Every line of the records below that has the word "Volvo" should be copied.

=-=-=-=-=

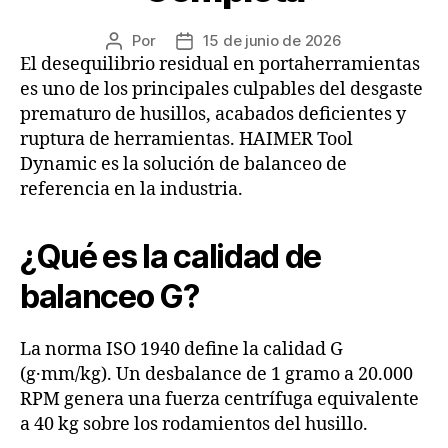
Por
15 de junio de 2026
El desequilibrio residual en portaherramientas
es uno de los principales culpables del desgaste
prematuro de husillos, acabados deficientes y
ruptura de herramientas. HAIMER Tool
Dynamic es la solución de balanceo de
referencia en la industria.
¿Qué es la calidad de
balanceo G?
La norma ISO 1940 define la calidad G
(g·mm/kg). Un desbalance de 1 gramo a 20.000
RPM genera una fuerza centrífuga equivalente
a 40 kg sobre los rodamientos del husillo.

=-=-=-=-=

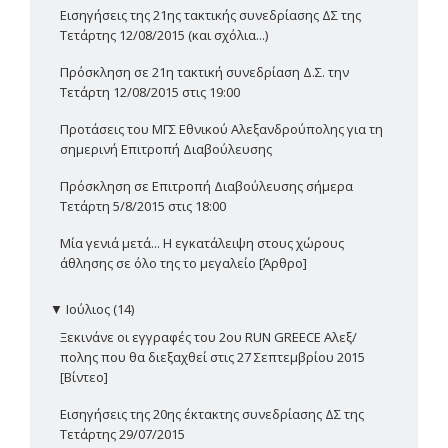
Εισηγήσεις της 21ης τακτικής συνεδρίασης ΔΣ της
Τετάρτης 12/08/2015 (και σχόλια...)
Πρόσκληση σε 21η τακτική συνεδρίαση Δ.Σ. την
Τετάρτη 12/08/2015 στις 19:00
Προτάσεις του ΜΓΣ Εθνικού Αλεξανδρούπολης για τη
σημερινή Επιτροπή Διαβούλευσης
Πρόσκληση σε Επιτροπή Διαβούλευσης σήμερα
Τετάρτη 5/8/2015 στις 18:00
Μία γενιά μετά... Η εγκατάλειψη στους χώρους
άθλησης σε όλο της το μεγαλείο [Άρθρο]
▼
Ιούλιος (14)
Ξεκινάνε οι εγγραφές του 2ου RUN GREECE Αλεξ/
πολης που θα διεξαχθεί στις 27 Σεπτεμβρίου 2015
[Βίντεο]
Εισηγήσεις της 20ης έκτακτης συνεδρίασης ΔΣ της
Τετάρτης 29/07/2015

=-=-=-=-=

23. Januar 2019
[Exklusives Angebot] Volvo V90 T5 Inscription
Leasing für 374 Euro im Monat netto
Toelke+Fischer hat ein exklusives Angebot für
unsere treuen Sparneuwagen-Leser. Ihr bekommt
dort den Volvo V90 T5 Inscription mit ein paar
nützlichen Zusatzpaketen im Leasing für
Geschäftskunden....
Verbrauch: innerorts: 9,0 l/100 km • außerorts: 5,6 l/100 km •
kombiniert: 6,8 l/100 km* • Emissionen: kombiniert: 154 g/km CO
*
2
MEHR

=-=-=-=-=

EXERCISE SOLUTION:
[Exklusives Angebot] Volvo V90 T5 Inscription
dort den Volvo V90 T5 Inscription mit ein paar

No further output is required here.